People perceive less risk when they believe that they can control it.
For instance, the absolute odds of dying in a car accident each year in the United States is 1 in 56000. If we normalize the risk out demographically, if you’re between the ages of 16 and 28, and male, your odds of death are higher than those of any other demographic. It’s a leading killer in the United States.
Yet, when we contrast that with deaths as a result of terrorism. Or deaths as a result of shark attacks. Or in airplane crashes — we get a very different degree of risk perception.
People are far less likely to appreciate the real risks when they believe that they’re in control.
In one way, people perceive more of a threat from a recession than say, a marketing catastrophe. Why? The aspect of controllability. With a recession – who’s to say what can be done to mitigate it. When it comes to something you control, like a marketing campaign, or say, driving your car…it’s quite different.

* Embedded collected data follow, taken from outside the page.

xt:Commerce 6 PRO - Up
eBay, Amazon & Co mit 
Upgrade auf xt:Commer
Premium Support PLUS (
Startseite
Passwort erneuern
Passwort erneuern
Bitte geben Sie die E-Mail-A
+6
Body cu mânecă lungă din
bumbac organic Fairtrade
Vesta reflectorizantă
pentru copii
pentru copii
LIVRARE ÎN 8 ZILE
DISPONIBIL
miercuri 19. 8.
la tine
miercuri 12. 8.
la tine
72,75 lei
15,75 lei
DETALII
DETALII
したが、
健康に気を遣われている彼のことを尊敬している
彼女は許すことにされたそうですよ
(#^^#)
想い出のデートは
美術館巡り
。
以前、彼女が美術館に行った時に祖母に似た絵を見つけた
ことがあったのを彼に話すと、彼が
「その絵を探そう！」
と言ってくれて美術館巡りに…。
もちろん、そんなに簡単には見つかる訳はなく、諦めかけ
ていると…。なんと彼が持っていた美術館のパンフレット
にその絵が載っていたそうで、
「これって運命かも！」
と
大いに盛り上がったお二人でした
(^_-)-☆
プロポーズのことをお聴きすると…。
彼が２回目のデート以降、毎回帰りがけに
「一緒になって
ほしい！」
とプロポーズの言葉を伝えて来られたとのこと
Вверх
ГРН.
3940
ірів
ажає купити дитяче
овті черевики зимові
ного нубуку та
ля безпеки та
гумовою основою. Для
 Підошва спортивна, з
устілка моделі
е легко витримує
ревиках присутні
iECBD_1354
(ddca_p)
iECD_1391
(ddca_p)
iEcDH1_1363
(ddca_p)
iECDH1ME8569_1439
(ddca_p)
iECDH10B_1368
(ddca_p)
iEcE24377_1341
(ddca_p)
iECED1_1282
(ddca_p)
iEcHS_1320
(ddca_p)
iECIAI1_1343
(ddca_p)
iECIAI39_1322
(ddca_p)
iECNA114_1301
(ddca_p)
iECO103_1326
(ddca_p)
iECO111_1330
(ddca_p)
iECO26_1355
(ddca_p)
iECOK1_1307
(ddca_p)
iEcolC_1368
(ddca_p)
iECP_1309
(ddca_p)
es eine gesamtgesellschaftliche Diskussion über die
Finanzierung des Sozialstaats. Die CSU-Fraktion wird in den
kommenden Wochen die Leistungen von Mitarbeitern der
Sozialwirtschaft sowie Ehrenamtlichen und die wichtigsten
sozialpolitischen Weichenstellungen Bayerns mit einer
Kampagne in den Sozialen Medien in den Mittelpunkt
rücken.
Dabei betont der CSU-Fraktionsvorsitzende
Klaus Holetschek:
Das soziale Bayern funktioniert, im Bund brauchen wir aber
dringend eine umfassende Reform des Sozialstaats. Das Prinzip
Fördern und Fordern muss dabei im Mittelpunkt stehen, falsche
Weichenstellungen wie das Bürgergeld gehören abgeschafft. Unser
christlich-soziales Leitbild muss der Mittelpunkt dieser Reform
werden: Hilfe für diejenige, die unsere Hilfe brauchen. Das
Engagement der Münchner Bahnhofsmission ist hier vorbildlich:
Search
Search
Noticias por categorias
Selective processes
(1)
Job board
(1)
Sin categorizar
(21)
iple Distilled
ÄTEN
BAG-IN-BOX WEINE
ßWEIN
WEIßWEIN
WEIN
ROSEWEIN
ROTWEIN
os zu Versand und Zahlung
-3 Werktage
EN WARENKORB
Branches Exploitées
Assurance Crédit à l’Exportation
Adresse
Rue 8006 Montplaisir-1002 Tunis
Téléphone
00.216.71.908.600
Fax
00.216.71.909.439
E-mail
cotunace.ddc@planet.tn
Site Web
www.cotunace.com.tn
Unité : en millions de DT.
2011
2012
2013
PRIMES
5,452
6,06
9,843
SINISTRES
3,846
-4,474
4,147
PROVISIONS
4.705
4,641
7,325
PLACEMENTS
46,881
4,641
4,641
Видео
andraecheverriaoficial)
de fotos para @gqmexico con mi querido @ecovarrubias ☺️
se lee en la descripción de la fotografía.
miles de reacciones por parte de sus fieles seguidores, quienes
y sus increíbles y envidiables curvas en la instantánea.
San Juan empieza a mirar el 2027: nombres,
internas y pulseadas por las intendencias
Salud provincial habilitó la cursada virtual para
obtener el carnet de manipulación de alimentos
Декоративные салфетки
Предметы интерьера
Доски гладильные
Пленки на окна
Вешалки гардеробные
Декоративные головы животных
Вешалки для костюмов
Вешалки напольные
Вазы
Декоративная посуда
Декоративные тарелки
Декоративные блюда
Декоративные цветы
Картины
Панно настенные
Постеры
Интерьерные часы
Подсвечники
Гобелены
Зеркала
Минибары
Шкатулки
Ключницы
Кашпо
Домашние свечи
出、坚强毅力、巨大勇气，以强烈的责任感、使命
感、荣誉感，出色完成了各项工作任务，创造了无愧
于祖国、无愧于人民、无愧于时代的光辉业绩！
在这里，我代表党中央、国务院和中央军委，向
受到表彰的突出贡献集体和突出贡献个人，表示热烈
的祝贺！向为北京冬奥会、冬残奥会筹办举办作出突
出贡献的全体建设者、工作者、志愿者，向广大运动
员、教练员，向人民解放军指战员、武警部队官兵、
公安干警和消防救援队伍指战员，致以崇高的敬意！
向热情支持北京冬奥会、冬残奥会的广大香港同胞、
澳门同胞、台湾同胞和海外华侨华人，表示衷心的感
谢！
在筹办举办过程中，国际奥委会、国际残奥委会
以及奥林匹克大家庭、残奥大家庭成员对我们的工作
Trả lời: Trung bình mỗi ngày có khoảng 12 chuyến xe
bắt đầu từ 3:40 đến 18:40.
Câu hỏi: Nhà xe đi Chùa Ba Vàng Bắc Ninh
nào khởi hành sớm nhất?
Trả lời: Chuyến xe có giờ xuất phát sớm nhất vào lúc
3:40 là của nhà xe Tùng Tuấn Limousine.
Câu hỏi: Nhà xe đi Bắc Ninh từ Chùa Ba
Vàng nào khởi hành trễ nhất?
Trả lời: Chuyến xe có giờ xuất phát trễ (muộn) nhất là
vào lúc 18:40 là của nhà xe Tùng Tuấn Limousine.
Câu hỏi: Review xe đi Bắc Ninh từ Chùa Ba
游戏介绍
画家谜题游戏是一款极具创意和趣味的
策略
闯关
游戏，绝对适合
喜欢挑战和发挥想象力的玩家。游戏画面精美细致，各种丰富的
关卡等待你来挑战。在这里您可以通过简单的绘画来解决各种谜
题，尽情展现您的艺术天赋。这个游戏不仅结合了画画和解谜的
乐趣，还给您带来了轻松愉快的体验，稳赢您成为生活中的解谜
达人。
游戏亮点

We can classify risks into two broad categories:
Risks we can mitigate
Risks we cannot mitigate
The question of whether or not a risk can be mitigated right to the vanishing point or not is interesting, but not terribly useful from a risk communication perspective. The idea is to answer the question: “yes, that’s a risk, but can we do anything about it?”. It’s important to have that answer clear before you try to communicate any form of risk.
There are risks that we cannot mitigate. Recession. A lightning strike. The entire Internet crashing at just the wrong moment. Those are background risks.